Ever since the dawn of time the storage administrators have been indoctrinated with redundancy. You have to have everything at least twice in order to maintain uptime and be able to achieve this to a level of around 99,999%. This is true in many occasions however there are exceptions when even dual fabrics (ie physically separated) share components like hosts, arrays or tapes.. If a physical issue in one fabric is impacting that shared component the performance and host IO may even impact totally unrelated equipment on another fabric and spin out of control.
So now and then I come across a case where erratic IO behaviour and performance problems occur on a multitude of hosts connected to multiple fabrics and even so many arrays. The errors seen from a fabric perspective are most often AN-1010 event entries like these:
2015/04/04-21:28:51, [AN-1010], 3377, FID 128, WARNING, sw01, Severe latency bottleneck detected at slot 0 port 3.
In 99% of all cases this particular issue is caused by one or more initiators or target causing credit depletion which then back-pressures into the fabric. (Articles around credit backpressure and frameflow can be found here , here , here and here)
A small schematic representation of a dual core-edge (which is a bad design !!) which is in use at many datacentres around the world, is shown here.
If one of the HBA’s at the host side is observing a problem this can causes credit issues between the switch and the HBA. Obviously (as I explained in the other articles) this trickles down to other parts of that same fabric hence you can imagine that other host traffic sharing the same paths will suffer as well.

_TASK TO CARRY OUT_
In the article on storage fabric redundancy, what causes the AN-1010 latency issue in 99% of cases?

_AVAILABLE DATA_
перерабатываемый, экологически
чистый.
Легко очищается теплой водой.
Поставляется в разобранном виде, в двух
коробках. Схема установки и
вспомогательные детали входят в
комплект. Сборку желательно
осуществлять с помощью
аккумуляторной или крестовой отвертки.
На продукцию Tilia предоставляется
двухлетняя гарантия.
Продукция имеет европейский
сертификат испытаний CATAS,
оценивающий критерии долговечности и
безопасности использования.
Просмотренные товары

_WRITTEN RESPONSE_
One or more initiators or targets cause credit depletion, which then back-pressures into the fabric.